*** Block opens ***

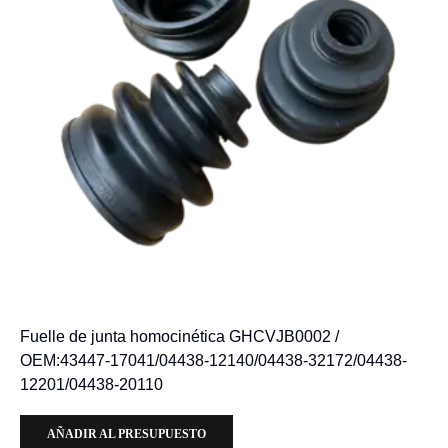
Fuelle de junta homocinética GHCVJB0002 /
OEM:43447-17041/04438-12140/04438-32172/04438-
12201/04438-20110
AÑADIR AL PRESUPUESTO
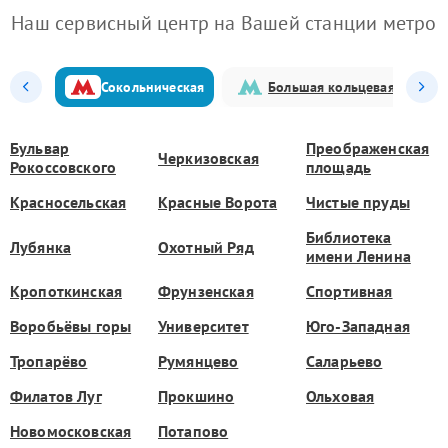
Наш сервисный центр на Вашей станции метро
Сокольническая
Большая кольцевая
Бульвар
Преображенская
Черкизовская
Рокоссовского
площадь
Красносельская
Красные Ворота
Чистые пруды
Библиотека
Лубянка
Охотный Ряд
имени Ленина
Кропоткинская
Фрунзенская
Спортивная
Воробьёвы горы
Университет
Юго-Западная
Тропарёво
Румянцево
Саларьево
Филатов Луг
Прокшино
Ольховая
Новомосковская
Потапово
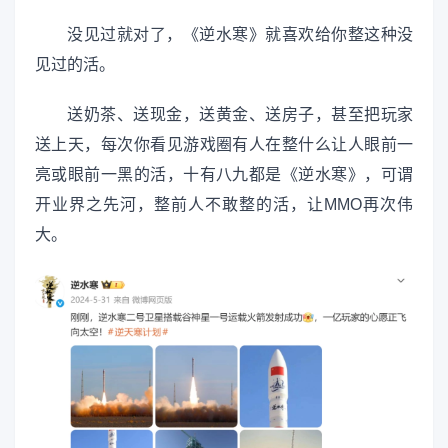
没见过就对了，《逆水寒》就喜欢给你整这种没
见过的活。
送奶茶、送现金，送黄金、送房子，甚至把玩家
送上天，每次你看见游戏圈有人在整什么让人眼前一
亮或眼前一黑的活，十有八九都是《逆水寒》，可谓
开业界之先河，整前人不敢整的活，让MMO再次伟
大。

*** Block closes ***

> _TASK INSTRUCTIONS_
Reproduce all the entries above with "AÑADIR AL PRESUPUESTO" changed to "AÑADIR AL CARRITO", leaving everything else as it is and omitting the pictures.

> _RESULT OF THE EXERCISE_
Fuelle de junta homocinética GHCVJB0002 /
OEM:43447-17041/04438-12140/04438-32172/04438-
12201/04438-20110
AÑADIR AL CARRITO
Наш сервисный центр на Вашей станции метро
Сокольническая
Большая кольцевая
Бульвар
Преображенская
Черкизовская
Рокоссовского
площадь
Красносельская
Красные Ворота
Чистые пруды
Библиотека
Лубянка
Охотный Ряд
имени Ленина
Кропоткинская
Фрунзенская
Спортивная
Воробьёвы горы
Университет
Юго-Западная
Тропарёво
Румянцево
Саларьево
Филатов Луг
Прокшино
Ольховая
Новомосковская
Потапово
没见过就对了，《逆水寒》就喜欢给你整这种没
见过的活。
送奶茶、送现金，送黄金、送房子，甚至把玩家
送上天，每次你看见游戏圈有人在整什么让人眼前一
亮或眼前一黑的活，十有八九都是《逆水寒》，可谓
开业界之先河，整前人不敢整的活，让MMO再次伟
大。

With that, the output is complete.